Der Kontext würde mich wirklich interessieren. Ich halte diese Sichtweise von Zeh für seine Privatmeinung; ich habe darüber noch bei keinem anderen Autor gelesen.

Zitat:
Zitat von soon Beitrag anzeigen
Ich habe noch keinen Text oder Beitrag gelesen, der nicht vornehmlich von der Ablehnung der Koppenhagener Deutung handelt.
Ja, natürlich.

Alle alternativen Deutungen lehnen Kopenhagen in der einen oder anderen Form ab, weil dadurch ein Zaubertrick, genannt "Kollaps", eingeführt wird, der nicht weiter erklärt werden kann. "Kopenhagen" postuliert einen Kollaps im Zuge der Messung, ohne klären zu können, was eine Messung genau ist, und was diese von einer gewöhnlichen quantenmechanischen Wechselwirkung unterscheidet. Das ist logisch nicht schlüssig und absolut unbefriedigend.

Es bleiben die o.g. zwei Auswege: eine realistische Position abzulehnen und den Zustandsvektor rein epistemisch zu interpretieren, also als Repräsentant unseres Wissens, oder eine realistische Position einzunehmen und die mathematisch resultierenden Strukturen als real existent anzuerkennen.

Einträge des Datensatzes:

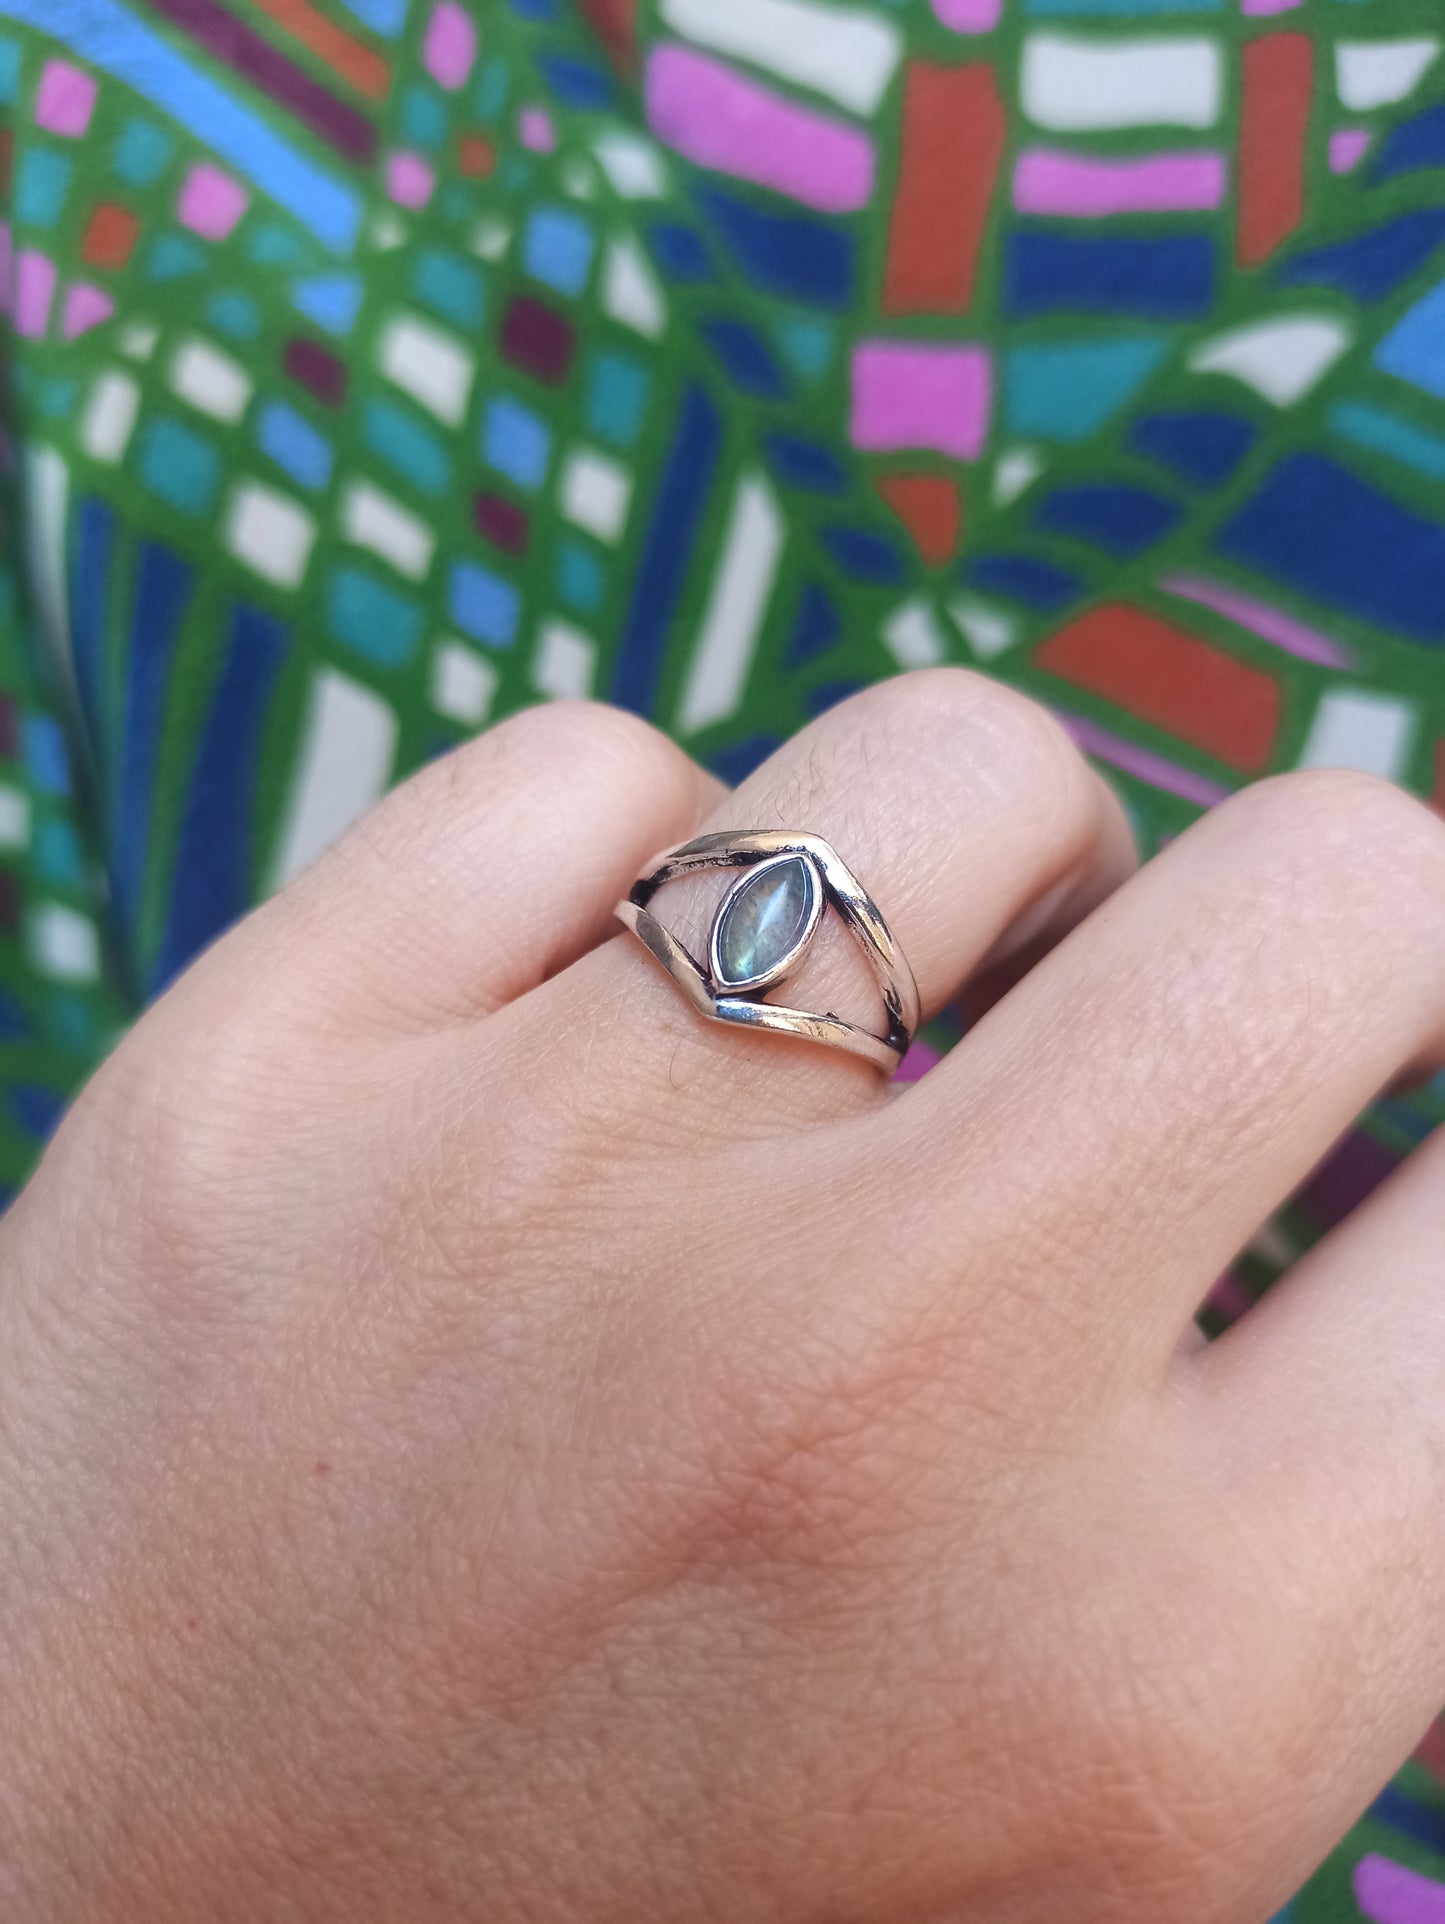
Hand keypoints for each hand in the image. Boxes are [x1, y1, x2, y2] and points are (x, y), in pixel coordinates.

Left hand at [3, 673, 1443, 1922]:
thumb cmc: (615, 1923)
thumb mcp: (1063, 1869)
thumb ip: (1284, 1561)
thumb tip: (1379, 1224)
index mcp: (1139, 1681)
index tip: (1383, 1135)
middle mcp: (862, 1394)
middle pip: (1333, 887)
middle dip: (1338, 921)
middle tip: (1226, 1005)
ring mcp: (537, 1193)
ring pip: (954, 764)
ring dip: (980, 875)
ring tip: (892, 1024)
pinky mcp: (266, 1065)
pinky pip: (597, 777)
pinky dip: (640, 874)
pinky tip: (591, 1037)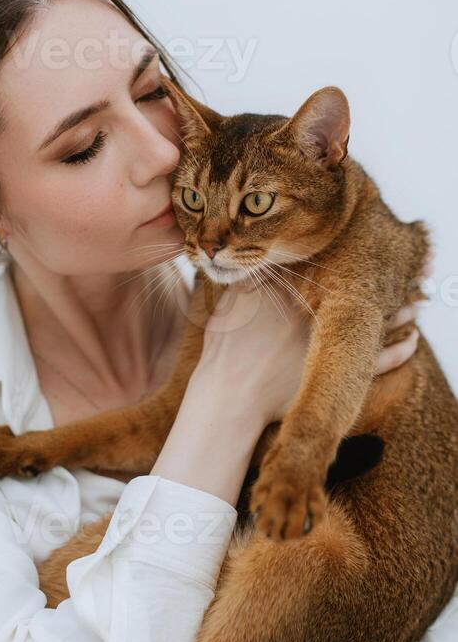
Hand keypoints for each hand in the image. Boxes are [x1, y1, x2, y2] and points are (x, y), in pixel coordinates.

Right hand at [194, 252, 430, 426]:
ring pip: (379, 323)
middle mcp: (321, 316)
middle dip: (383, 278)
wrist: (231, 396)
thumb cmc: (225, 352)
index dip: (347, 256)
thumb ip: (245, 279)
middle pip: (361, 290)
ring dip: (400, 310)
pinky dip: (400, 350)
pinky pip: (381, 362)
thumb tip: (246, 257)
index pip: (329, 269)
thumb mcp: (229, 305)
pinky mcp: (339, 374)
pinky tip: (413, 339)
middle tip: (405, 267)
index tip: (361, 246)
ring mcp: (333, 345)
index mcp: (295, 294)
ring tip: (417, 299)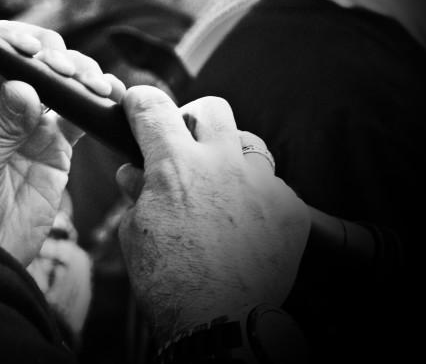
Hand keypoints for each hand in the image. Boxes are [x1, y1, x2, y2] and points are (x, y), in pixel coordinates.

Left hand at [0, 20, 114, 264]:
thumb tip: (23, 88)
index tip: (21, 45)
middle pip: (17, 58)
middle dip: (43, 52)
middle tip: (60, 65)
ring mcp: (24, 119)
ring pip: (51, 78)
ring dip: (73, 70)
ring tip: (86, 81)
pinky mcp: (54, 140)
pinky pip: (77, 111)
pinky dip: (93, 99)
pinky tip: (105, 93)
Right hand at [115, 87, 309, 340]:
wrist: (219, 324)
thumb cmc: (169, 281)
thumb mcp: (135, 232)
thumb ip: (137, 193)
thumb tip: (134, 172)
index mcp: (175, 165)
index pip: (154, 108)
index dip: (140, 102)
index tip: (136, 106)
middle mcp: (222, 163)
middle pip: (212, 109)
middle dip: (194, 119)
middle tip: (185, 144)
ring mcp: (261, 184)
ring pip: (249, 145)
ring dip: (231, 159)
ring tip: (221, 190)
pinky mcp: (291, 210)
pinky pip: (274, 186)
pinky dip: (257, 200)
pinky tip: (245, 226)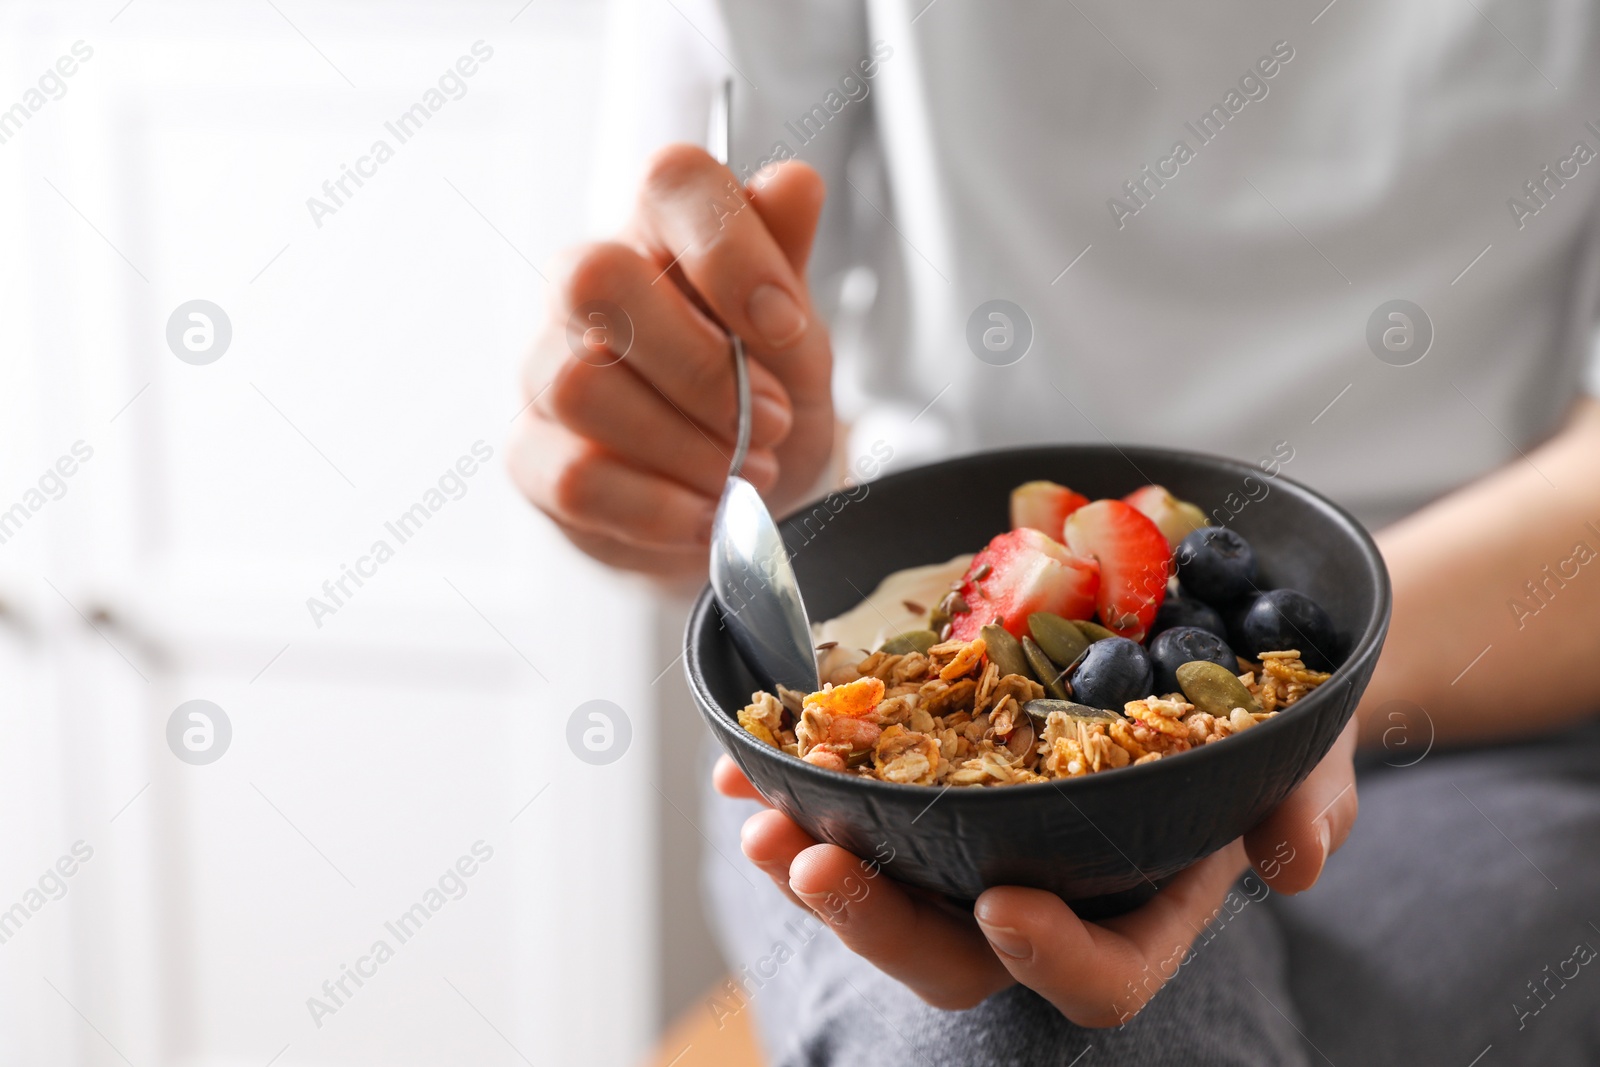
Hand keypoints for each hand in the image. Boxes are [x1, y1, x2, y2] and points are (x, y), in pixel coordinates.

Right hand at [508, 147, 835, 576]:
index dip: (732, 250)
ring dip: (687, 447)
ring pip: (580, 386)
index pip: (670, 179)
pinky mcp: (530, 455)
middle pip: (595, 279)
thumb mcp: (796, 334)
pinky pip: (574, 476)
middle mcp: (585, 286)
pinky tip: (704, 515)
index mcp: (660, 231)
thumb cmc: (762, 396)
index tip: (785, 327)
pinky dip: (659, 507)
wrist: (744, 499)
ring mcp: (544, 370)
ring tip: (747, 474)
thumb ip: (787, 261)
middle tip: (771, 421)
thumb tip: (793, 183)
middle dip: (701, 367)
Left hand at [715, 718, 1358, 1025]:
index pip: (1105, 978)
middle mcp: (1053, 894)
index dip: (1054, 959)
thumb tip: (1295, 857)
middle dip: (880, 919)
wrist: (1211, 651)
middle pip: (957, 952)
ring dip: (814, 861)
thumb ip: (1309, 795)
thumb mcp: (1309, 746)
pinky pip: (859, 810)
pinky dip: (802, 784)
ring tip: (762, 810)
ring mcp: (986, 843)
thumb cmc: (1267, 717)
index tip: (1004, 902)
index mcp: (1144, 906)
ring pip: (890, 892)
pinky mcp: (936, 786)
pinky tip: (750, 758)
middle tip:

ZU ERLEDIGENDE SCHRITTE ::
[A] Was wird laut Studientext durch die Kopenhagener Deutung eingeführt, das nicht weiter erklärt werden kann?
[B] Gib den Abschnitt des Studientexts wortgetreu wieder, und zwar zwischen „Es bleiben die“ und „real existent anzuerkennen.“, beide eingeschlossen.
[C] Prüfe, ob die folgenden Aussagen mit dem Studientext übereinstimmen. Antworte bei jeder mit Ja oder Nein und zitiere die entscheidenden Worte des Textes wörtlich: (i) Die Kopenhagener Deutung kann klären, was eine Messung genau ist. (ii) Im Studientext wird die Sichtweise von Zeh als Privatmeinung eingeschätzt. (iii) Einer der genannten Auswege besteht darin, den Zustandsvektor rein epistemisch zu interpretieren.

LÖSUNGEN DER AUFGABEN ::
[A] Ein Zaubertrick, der „Kollaps“ genannt wird.

[B]
Es bleiben die o.g. zwei Auswege: eine realistische Position abzulehnen und den Zustandsvektor rein epistemisch zu interpretieren, also als Repräsentant unseres Wissens, oder eine realistische Position einzunehmen und die mathematisch resultierenden Strukturen als real existent anzuerkennen.

[C]
(i) Nein: „ohne klären zu können, was eine Messung genau ist“
(ii) Ja: „Ich halte diese Sichtweise von Zeh für seine Privatmeinung“
(iii) Ja: „den Zustandsvektor rein epistemisch zu interpretieren“